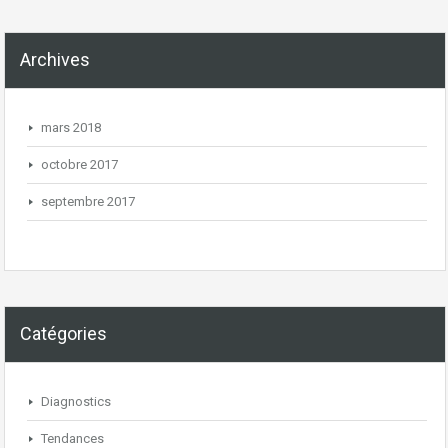
Archives
mars 2018
octobre 2017
septembre 2017
Catégories
Diagnostics
Tendances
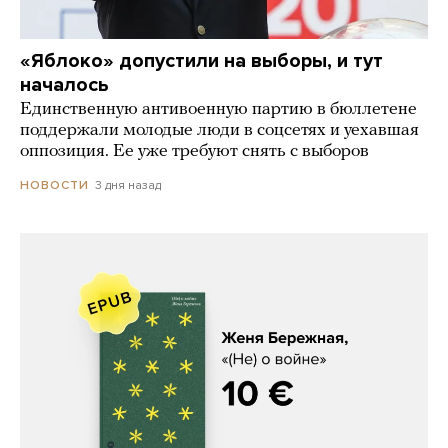
«Яблоко» допустили на выборы, и тут
началось
Единственную антивоенную партию в бюллетене
поддержали молодые люди в соцсетях и уехавшая
оппозиция. Ее уже требуют снять с выборов
3 дня назад
НОВОСТИ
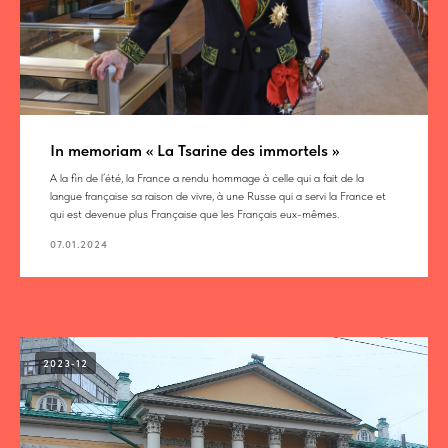
In memoriam « La Tsarine des immortels »
A la fin de l’été, la France a rendu hommage à celle qui a fait de la
langue française sa raison de vivre, à une Russe qui a servi la France et
qui est devenue plus Française que les Français eux-mêmes.
07.01.2024
2023-12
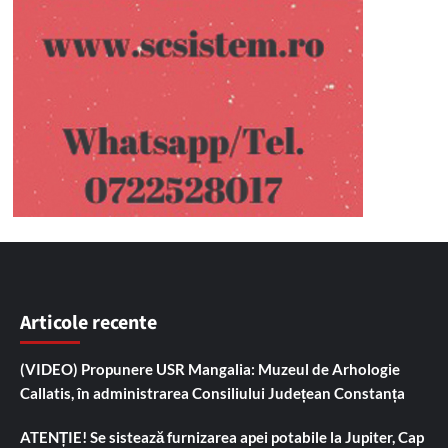
Articole recente
(VIDEO) Propunere USR Mangalia: Muzeul de Arhologie
Callatis, în administrarea Consiliului Județean Constanța
ATENȚIE! Se sistează furnizarea apei potabile la Jupiter, Cap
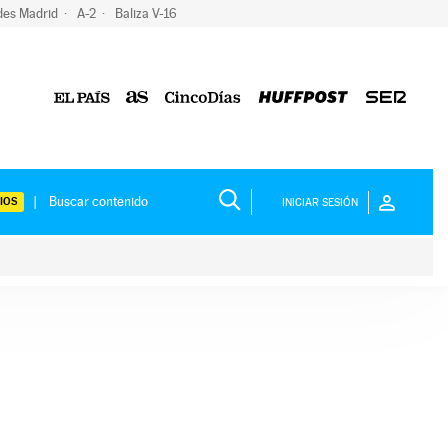
des Madrid
A-2
Baliza V-16
IOS
INICIAR SESIÓN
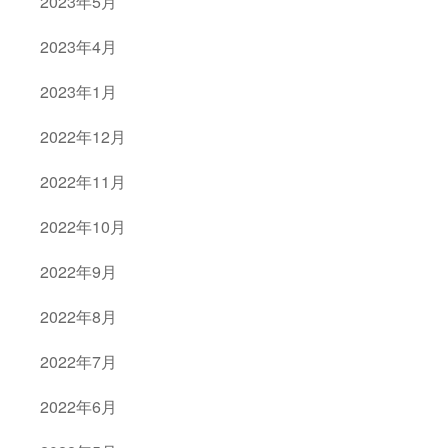
2023年5月
2023年4月
2023年1月
2022年12月
2022年11月
2022年10月
2022年9月
2022年8月
2022年7月
2022年6月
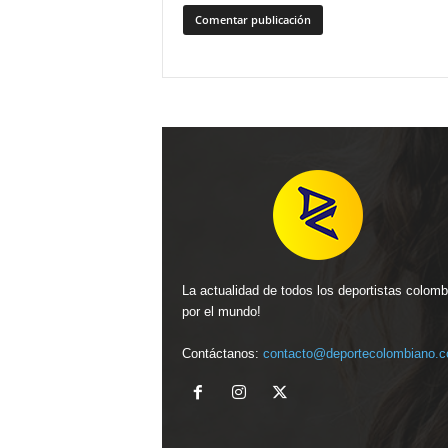
La actualidad de todos los deportistas colom
por el mundo!
Contáctanos:
contacto@deportecolombiano.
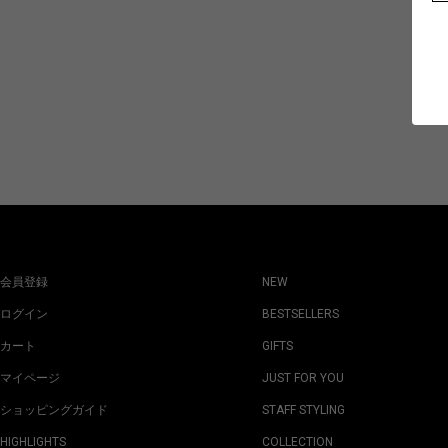
会員登録
NEW
ログイン
BESTSELLERS
カート
GIFTS
マイページ
JUST FOR YOU
ショッピングガイド
STAFF STYLING
HIGHLIGHTS
COLLECTION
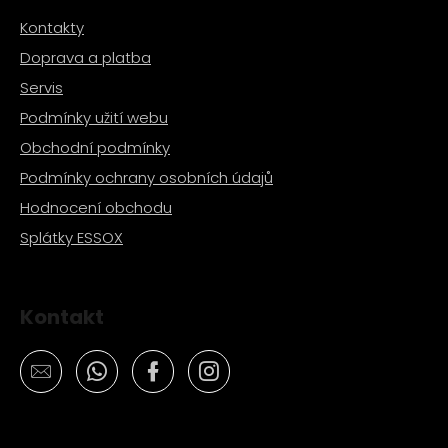
č
u
Kontakty
j
Doprava a platba
e
Servis
m
e
Podmínky užití webu
Obchodní podmínky
PITBIKE
Podmínky ochrany osobních údajů
BRZDOVÁ
PÁČKA
Hodnocení obchodu
WPB
Splátky ESSOX
RACE
320
Kč
Kontakt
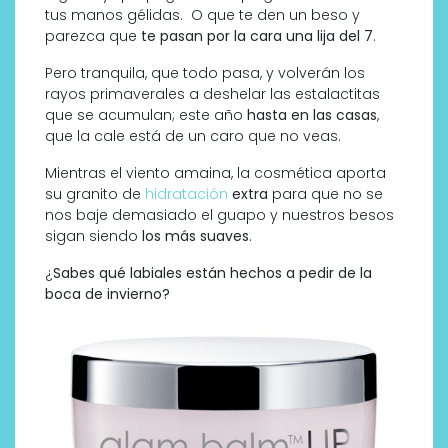
tus manos gélidas. O que te den un beso y
parezca que
te pasan por la cara una lija del 7
.
Pero tranquila, que todo pasa, y volverán los
rayos primaverales a deshelar las estalactitas
que se acumulan; este año
hasta en las casas
,
que la cale está de un caro que no veas.
Mientras el viento amaina, la cosmética aporta
su granito de
hidratación
extra
para que no se
nos baje demasiado el guapo y nuestros besos
sigan siendo
los más suaves
.
¿
Sabes qué labiales están hechos a pedir de la
boca de invierno?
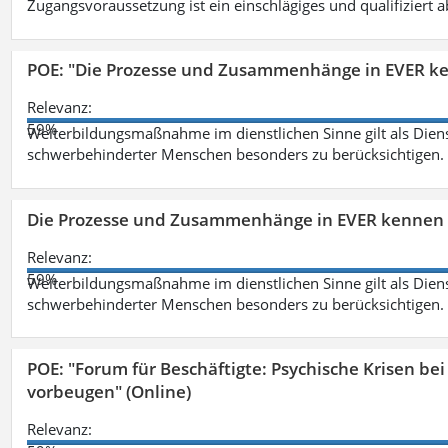
Zugangsvoraussetzung ist ein einschlägiges und qualifiziert 
POE: "Die Prozesse und Zusammenhänge in EVER k
Relevanz:
59%
Weiterbildungsmaßnahme im dienstlichen Sinne gilt als Dien
schwerbehinderter Menschen besonders zu berücksichtigen. Fa
Die Prozesse und Zusammenhänge in EVER kennen 
Relevanz:
59%
Weiterbildungsmaßnahme im dienstlichen Sinne gilt als Dien
schwerbehinderter Menschen besonders zu berücksichtigen. Fa
POE: "Forum für Beschäftigte: Psychische Krisen b
vorbeugen" (Online)
Relevanz:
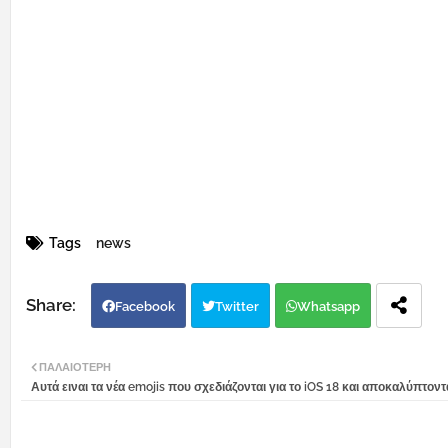
Tags
news
Facebook
Twitter
Whatsapp
ΠΑΛΑΙΌΤΕΡΗ
Αυτά ειναι τα νέα emojis που σχεδιάζονται για το iOS 18 και αποκαλύπτοντ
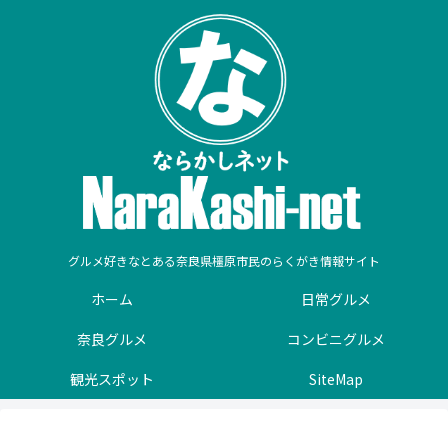
グルメ好きなとある奈良県橿原市民のらくがき情報サイト
ホーム
日常グルメ
奈良グルメ
コンビニグルメ
観光スポット
SiteMap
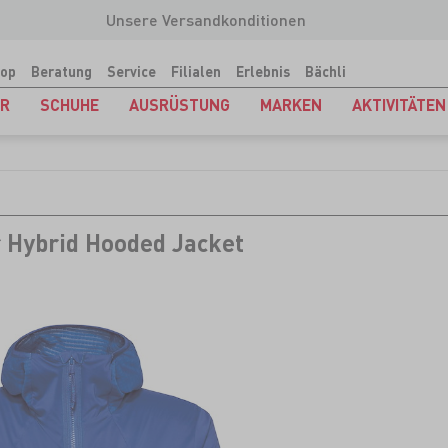
Unsere Versandkonditionen
op
Beratung
Service
Filialen
Erlebnis
Bächli
ER
SCHUHE
AUSRÜSTUNG
MARKEN
AKTIVITÄTEN
r Hybrid Hooded Jacket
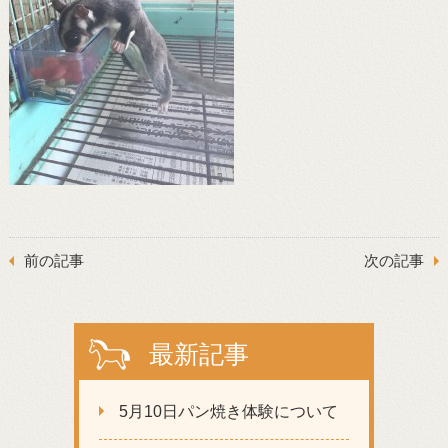
前の記事
次の記事
最新記事
5月10日パン焼き体験について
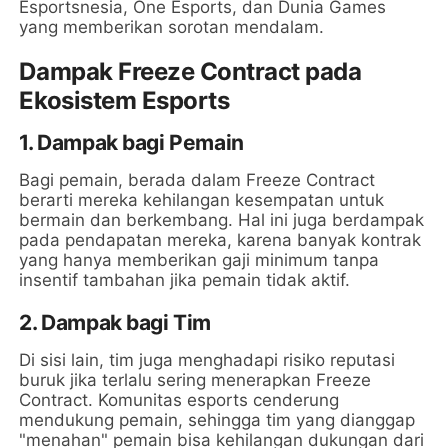
Esportsnesia, One Esports, dan Dunia Games
yang memberikan sorotan mendalam.
Dampak Freeze Contract pada
Ekosistem Esports
1.
Dampak bagi Pemain
Bagi pemain, berada dalam Freeze Contract
berarti mereka kehilangan kesempatan untuk
bermain dan berkembang. Hal ini juga berdampak
pada pendapatan mereka, karena banyak kontrak
yang hanya memberikan gaji minimum tanpa
insentif tambahan jika pemain tidak aktif.
2.
Dampak bagi Tim
Di sisi lain, tim juga menghadapi risiko reputasi
buruk jika terlalu sering menerapkan Freeze
Contract. Komunitas esports cenderung
mendukung pemain, sehingga tim yang dianggap
"menahan" pemain bisa kehilangan dukungan dari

------------------------------------

Transcribe the text of every entry above word for word, leaving the pictures out of your answer.

Archives
mars 2018
octobre 2017
septembre 2017
Catégories
Diagnostics
Tendances
«Яблоко» допустили на выборы, и тут
началось
Единственную антивоенную партию в бюллетене
поддержали молодые люди в соцсетях и уехавшая
оппозиция. Ее уже требуют снять с выборов
3 дня назад
НОВОСТИ
In memoriam « La Tsarine des immortels »
A la fin de l’été, la France a rendu hommage à celle qui a fait de la
langue française sa raison de vivre, à une Russe qui a servi la France et
qui est devenue plus Française que les Français eux-mêmes.
07.01.2024
2023-12
Articole recente
(VIDEO) Propunere USR Mangalia: Muzeul de Arhologie
Callatis, în administrarea Consiliului Județean Constanța
ATENȚIE! Se sistează furnizarea apei potabile la Jupiter, Cap
des Madrid
A-2
Baliza V-16
IOS
INICIAR SESIÓN
2023年5月
2023年4月
2023年1月
2022年12月
2022年11月
2022年10月
2022年9月
2022年8月
2022年7月
2022年6月
La actualidad de todos los deportistas colom
por el mundo!
Contáctanos:
contacto@deportecolombiano.
会員登録
NEW
ログイン
BESTSELLERS
カート
GIFTS
マイページ
JUST FOR YOU
ショッピングガイド
STAFF STYLING
HIGHLIGHTS
COLLECTION
č
u
Kontakty
j
Doprava a platba
e
Servis
m
e
Podmínky užití webu
Obchodní podmínky
PITBIKE
Podmínky ochrany osobních údajů
BRZDOVÁ
PÁČKA
Hodnocení obchodu
WPB
Splátky ESSOX
RACE
320
Kč
Kontakt
tus manos gélidas. O que te den un beso y
parezca que
te pasan por la cara una lija del 7
.
Pero tranquila, que todo pasa, y volverán los
rayos primaverales a deshelar las estalactitas
que se acumulan; este año
hasta en las casas
,
que la cale está de un caro que no veas.
Mientras el viento amaina, la cosmética aporta
su granito de
hidratación
extra
para que no se
nos baje demasiado el guapo y nuestros besos
sigan siendo
los más suaves
.
¿
Sabes qué labiales están hechos a pedir de la
boca de invierno?
Zugangsvoraussetzung ist ein einschlägiges und qualifiziert 
POE: "Die Prozesse und Zusammenhänge in EVER k
Relevanz:
59%
Weiterbildungsmaßnahme im dienstlichen Sinne gilt als Dien
schwerbehinderter Menschen besonders zu berücksichtigen. Fa
Die Prozesse und Zusammenhänge in EVER kennen 
Relevanz:
59%
Weiterbildungsmaßnahme im dienstlichen Sinne gilt als Dien
schwerbehinderter Menschen besonders zu berücksichtigen. Fa
POE: "Forum für Beschäftigte: Psychische Krisen b
vorbeugen" (Online)
Relevanz:
Tags
news
Facebook
Twitter
Whatsapp
ΠΑΛΑΙΌΤΕΡΗ
Αυτά ειναι τα νέα emojis που σχεδιάζονται για το iOS 18 και αποκαλύπτοντ
グルメ好きなとある奈良県橿原市民のらくがき情報サイト
ホーム
日常グルメ
奈良グルメ
コンビニグルメ
観光スポット
SiteMap
Unsere Versandkonditionen
op
Beratung
Service
Filialen
Erlebnis
Bächli
ER
SCHUHE
AUSRÜSTUNG
MARKEN
AKTIVITÄTEN
r Hybrid Hooded Jacket
前の記事
次の記事
最新記事
5月10日パン焼き体験について
Esportsnesia, One Esports, dan Dunia Games
yang memberikan sorotan mendalam.
Dampak Freeze Contract pada
Ekosistem Esports
1.
Dampak bagi Pemain
Bagi pemain, berada dalam Freeze Contract
berarti mereka kehilangan kesempatan untuk
bermain dan berkembang. Hal ini juga berdampak
pada pendapatan mereka, karena banyak kontrak
yang hanya memberikan gaji minimum tanpa
insentif tambahan jika pemain tidak aktif.
2.
Dampak bagi Tim
Di sisi lain, tim juga menghadapi risiko reputasi
buruk jika terlalu sering menerapkan Freeze
Contract. Komunitas esports cenderung
mendukung pemain, sehingga tim yang dianggap
"menahan" pemain bisa kehilangan dukungan dari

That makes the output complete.